*JOB ITEM:* Print the items below word for word, leaving out the pictures.
(RECORDS FOR THIS EXERCISE begins)
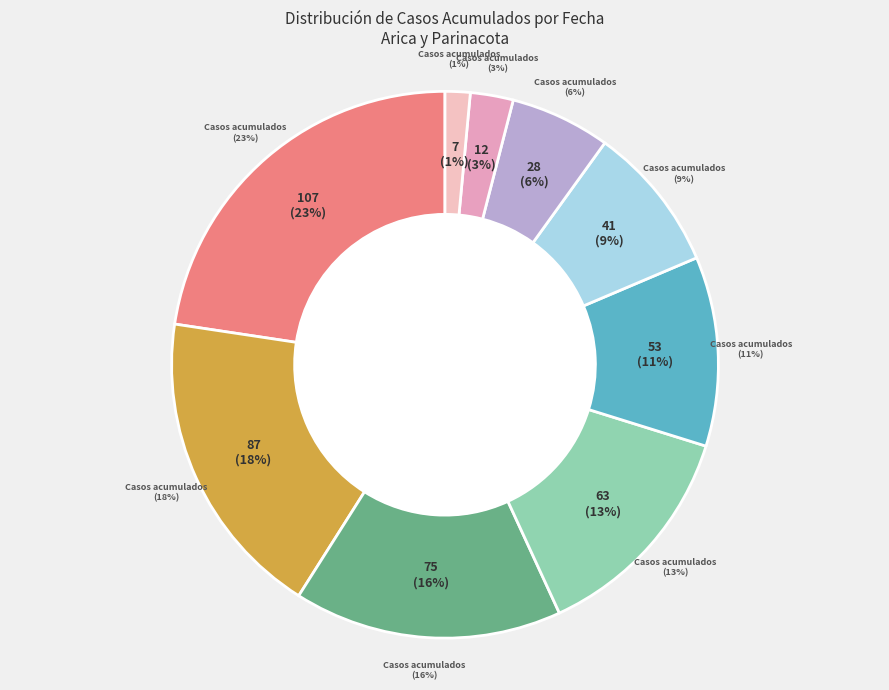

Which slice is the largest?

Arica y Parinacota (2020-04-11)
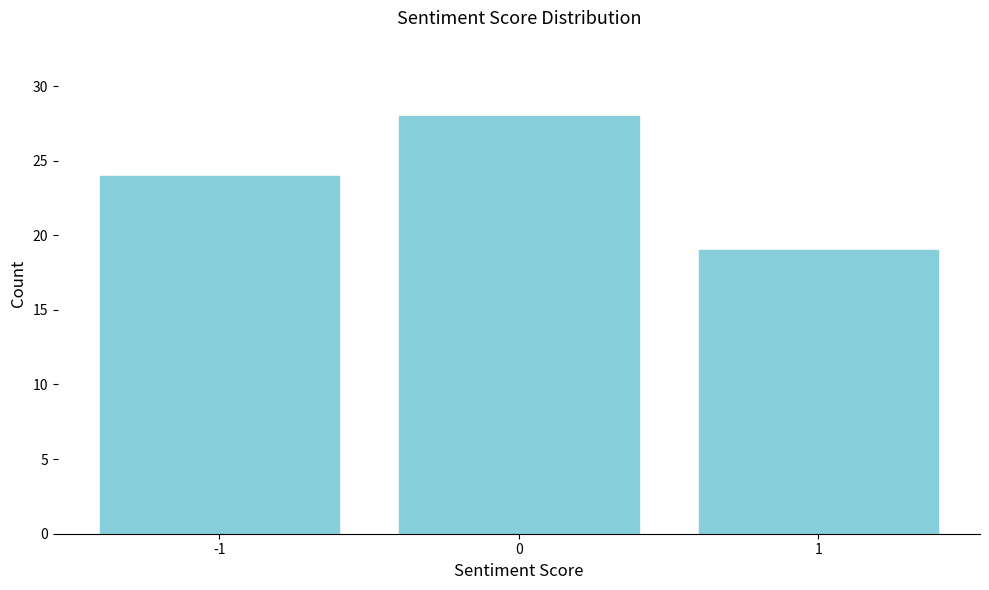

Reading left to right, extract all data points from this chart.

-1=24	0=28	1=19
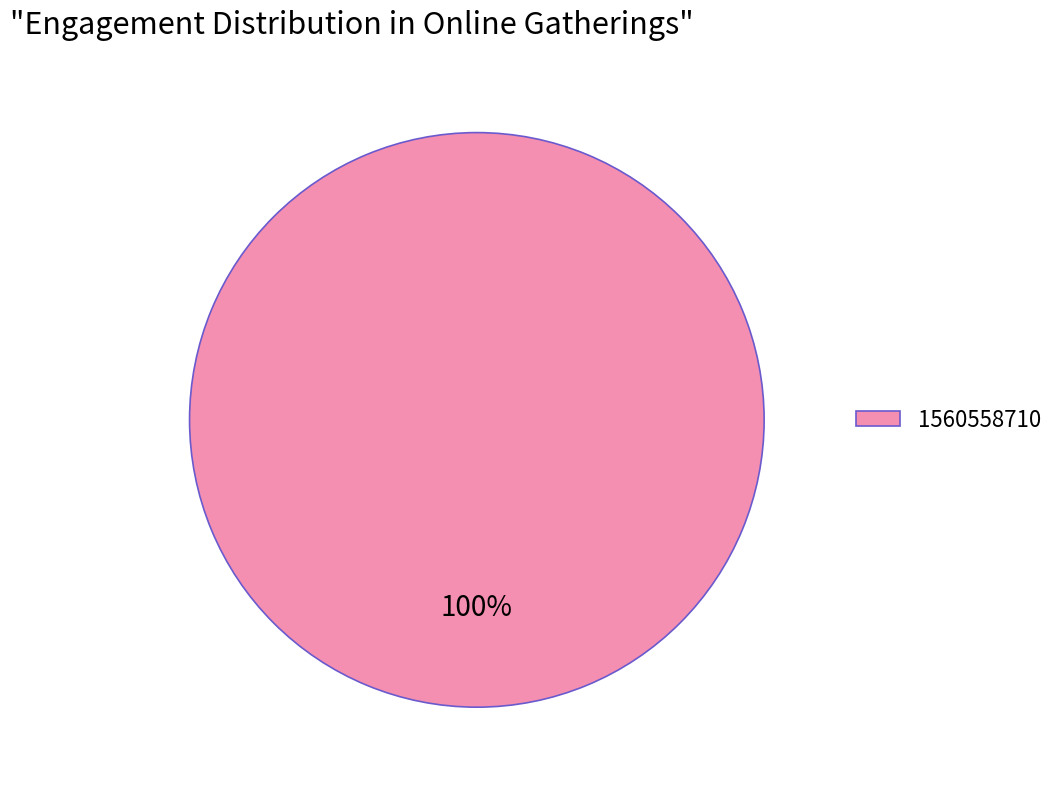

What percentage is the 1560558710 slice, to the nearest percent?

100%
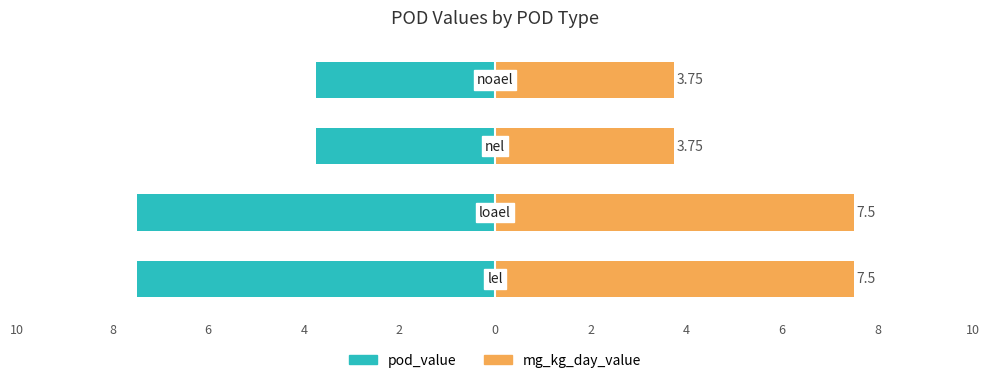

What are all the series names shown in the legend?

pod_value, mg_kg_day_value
(RECORDS FOR THIS EXERCISE ends)
*SOLUTION FOR THIS TASK:*
Which slice is the largest?

Arica y Parinacota (2020-04-11)

Reading left to right, extract all data points from this chart.

-1=24	0=28	1=19

What percentage is the 1560558710 slice, to the nearest percent?

100%

What are all the series names shown in the legend?

pod_value, mg_kg_day_value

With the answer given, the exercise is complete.